Neben dem Klimaschutz ist der Kampf gegen das Artensterben eine zentrale Zukunftsaufgabe für uns alle. Ganz viele Arten werden wieder angesiedelt, damit die ökologischen Systeme stabil bleiben.

Regierungspräsident Carsten Gabbert guckt sich das Kiebitz-Projekt mit Wasserbüffeln an
Freiburgs Regierungspräsident Carsten Gabbert (2.v.l.) guckt sich das Kiebitz-Projekt mit Wasserbüffeln in Riegel an

Umdenken in der Landwirtschaft - viele kleine Projekte helfen

Monokulturen, intensivere Landwirtschaft und immer früheres Säen und Pflügen haben dem Kiebitz den Lebensraum und die Insekten als Nahrung genommen. Aber allmählich denken immer mehr Landwirte um, meint Eberhard Handloser, der nun die Wasserbüffel hält. Das Bewusstsein müsse wachsen, sagt er. Artenschutz begänne vielleicht mit einem nicht gemähten Blühstreifen am Rand des Feldes.

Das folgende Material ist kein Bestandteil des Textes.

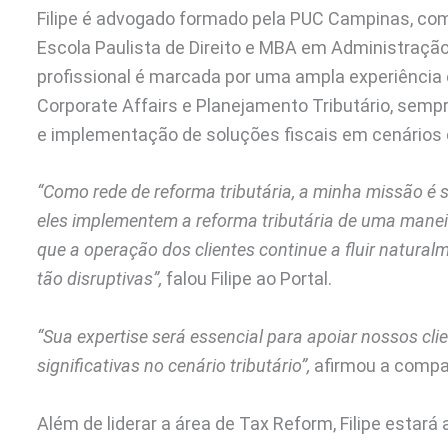
Filipe é advogado formado pela PUC Campinas, com
Escola Paulista de Direito e MBA em Administração
profissional é marcada por uma ampla experiência 
Corporate Affairs e Planejamento Tributário, sem
e implementação de soluções fiscais em cenários
“Como rede de reforma tributária, a minha missão é s
eles implementem a reforma tributária de uma manei
que a operação dos clientes continue a fluir natur
tão disruptivas”,
falou Filipe ao Portal.
“Sua expertise será essencial para apoiar nossos c
significativas no cenário tributário”,
afirmou a compa
Além de liderar a área de Tax Reform, Filipe estará 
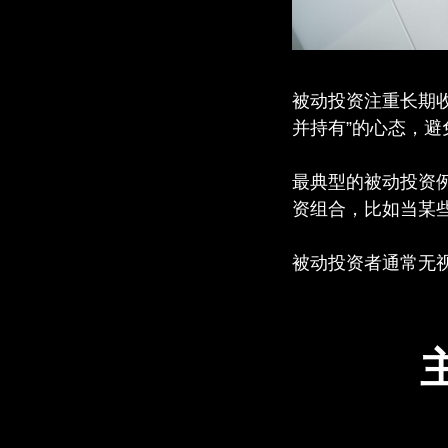
被动投资注重长期
并持有”的心态，
最典型的被动投资
资组合，比如当某
被动投资者通常无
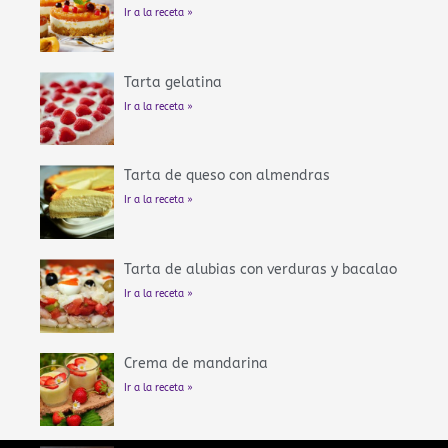
Ir a la receta »
Tarta gelatina
Ir a la receta »
Tarta de queso con almendras
Ir a la receta »
Tarta de alubias con verduras y bacalao
Ir a la receta »
Crema de mandarina
Ir a la receta »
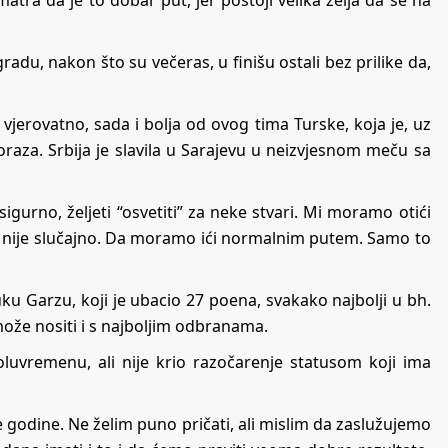
matra da je to dobar put, jer postoji velika želja da se na
adu, nakon što su večeras, u finišu ostali bez prilike da,
jerovatno, sada i bolja od ovog tima Turske, koja je, uz
oraza. Srbija je slavila u Sarajevu u neizvjesnom meču sa
igurno, željeti “osvetiti” za neke stvari. Mi moramo otići
o nije slučajno. Da moramo ići normalnim putem. Samo to
ku Garzu, koji je ubacio 27 poena, svakako najbolji u bh.
že nositi i s najboljim odbranama.
luvremenu, ali nije krio razočarenje statusom koji ima
 godine. Ne želim puno pričati, ali mislim da zaslužujemo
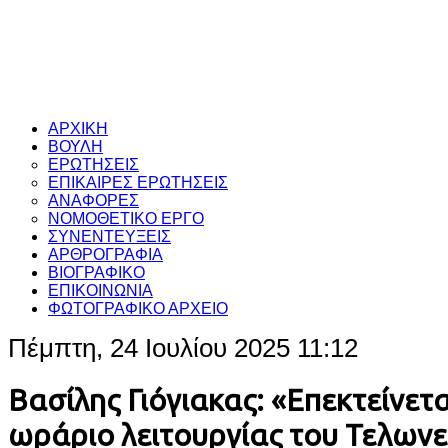
ΑΡΧΙΚΗ
ΒΟΥΛΗ
ΕΡΩΤΗΣΕΙΣ
ΕΠΙΚΑΙΡΕΣ ΕΡΩΤΗΣΕΙΣ
ΑΝΑΦΟΡΕΣ
ΝΟΜΟΘΕΤΙΚΟ ΕΡΓΟ
ΣΥΝΕΝΤΕΥΞΕΙΣ
ΑΡΘΡΟΓΡΑΦΙΑ
ΒΙΟΓΡΑΦΙΚΟ
ΕΠΙΚΟΙΝΩΝΙΑ
ΦΩΤΟΓΡΑΦΙΚΟ ΑΡΧΕΙΟ
Πέμπτη, 24 Ιουλίου 2025 11:12
Βασίλης Γιόγιακας: «Επεκτείνετ
ωράριο λειτουργίας του Τελωνε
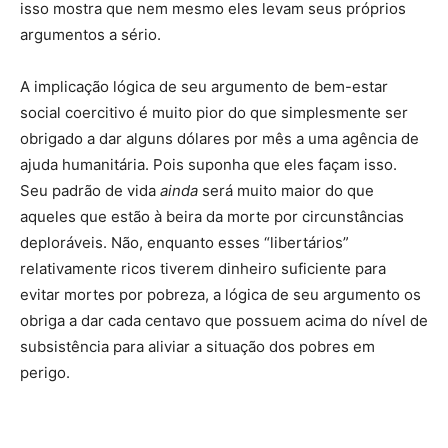
isso mostra que nem mesmo eles levam seus próprios
argumentos a sério.
A implicação lógica de seu argumento de bem-estar
social coercitivo é muito pior do que simplesmente ser
obrigado a dar alguns dólares por mês a uma agência de
ajuda humanitária. Pois suponha que eles façam isso.
Seu padrão de vida
ainda
será muito maior do que
aqueles que estão à beira da morte por circunstâncias
deploráveis. Não, enquanto esses “libertários”
relativamente ricos tiverem dinheiro suficiente para
evitar mortes por pobreza, a lógica de seu argumento os
obriga a dar cada centavo que possuem acima do nível de
subsistência para aliviar a situação dos pobres em
perigo.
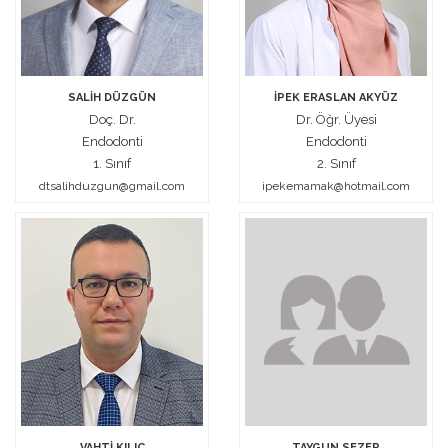
SALİH DÜZGÜN
İPEK ERASLAN AKYÜZ
Doç. Dr.
Dr. Öğr. Üyesi
Endodonti
Endodonti
1. Sınıf
2. Sınıf
dtsalihduzgun@gmail.com
ipekemamak@hotmail.com
VAHTİ KILIÇ
TAYGUN SEZER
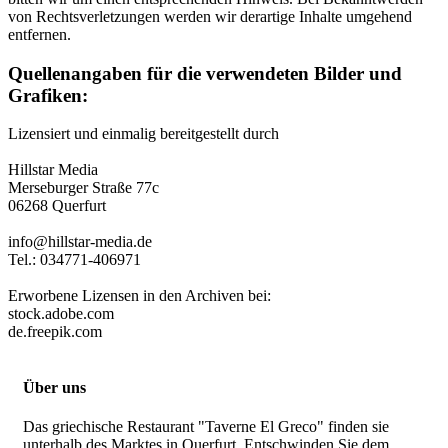
von Rechtsverletzungen werden wir derartige Inhalte umgehend
entfernen.
Quellenangaben für die verwendeten Bilder und
Grafiken:
Lizensiert und einmalig bereitgestellt durch
Hillstar Media
Merseburger Straße 77c
06268 Querfurt
info@hillstar-media.de
Tel.: 034771-406971
Erworbene Lizensen in den Archiven bei:
stock.adobe.com
de.freepik.com
Über uns
Das griechische Restaurant "Taverne El Greco" finden sie
unterhalb des Marktes in Querfurt. Entschwinden Sie dem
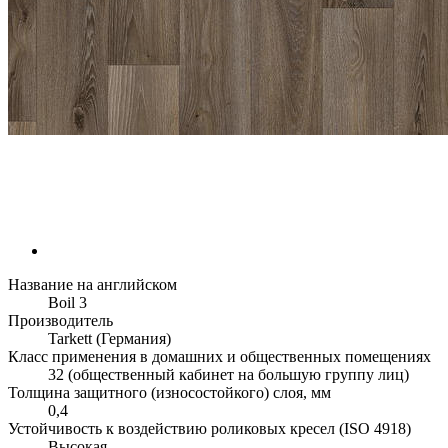
Название на английском
Boil 3
Производитель
Tarkett (Германия)
Класс применения в домашних и общественных помещениях
32 (общественный кабинет на большую группу лиц)
Толщина защитного (износостойкого) слоя, мм
0,4
Устойчивость к воздействию роликовых кресел (ISO 4918)
Высокая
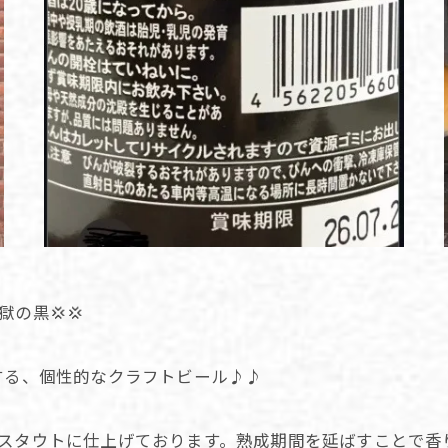
の黒💢💢
する、個性的なクラフトビール♪♪
なスタウトに仕上げております。熟成期間を延ばすことで香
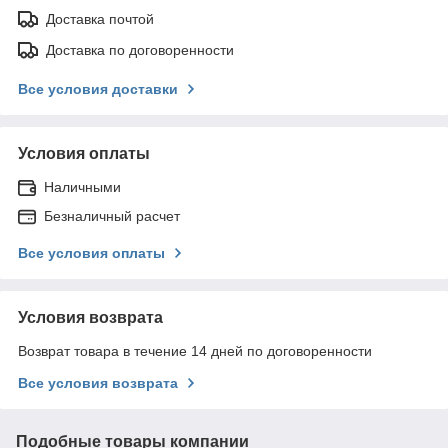
Доставка почтой
Доставка по договоренности
Все условия доставки
Условия оплаты
Наличными
Безналичный расчет
Все условия оплаты
Условия возврата
Возврат товара в течение 14 дней по договоренности
Все условия возврата
Подобные товары компании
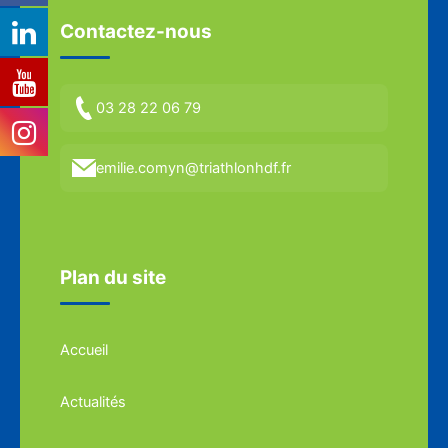
Contactez-nous
03 28 22 06 79
emilie.comyn@triathlonhdf.fr
Plan du site
Accueil
Actualités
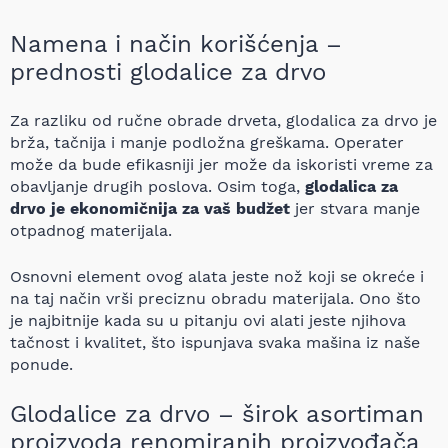
Namena i način korišćenja –
prednosti glodalice za drvo
Za razliku od ručne obrade drveta, glodalica za drvo je
brža, tačnija i manje podložna greškama. Operater
može da bude efikasniji jer može da iskoristi vreme za
obavljanje drugih poslova. Osim toga,
glodalica za
drvo je ekonomičnija za vaš budžet
jer stvara manje
otpadnog materijala.
Osnovni element ovog alata jeste nož koji se okreće i
na taj način vrši preciznu obradu materijala. Ono što
je najbitnije kada su u pitanju ovi alati jeste njihova
tačnost i kvalitet, što ispunjava svaka mašina iz naše
ponude.
Glodalice za drvo – širok asortiman
proizvoda renomiranih proizvođača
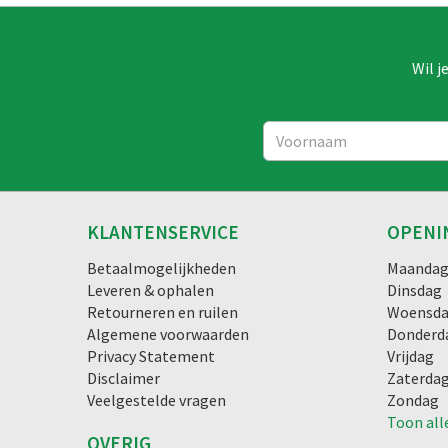
Wil j
KLANTENSERVICE
OPENI
Betaalmogelijkheden
Maanda
Leveren & ophalen
Dinsdag
Retourneren en ruilen
Woensd
Algemene voorwaarden
Donderd
Privacy Statement
Vrijdag
Disclaimer
Zaterda
Veelgestelde vragen
Zondag
Toon all
OVERIG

Natürlich muss der Landwirt auch schauen, dass er finanziell über die Runden kommt, aber da kriegen wir ja Fördergelder, und das ist ein Zugewinn für die Natur.

Jetzt ist Landwirt Handloser erstmal gespannt, ob und wann die ersten Kiebitze bei seinen Wasserbüffeln brüten.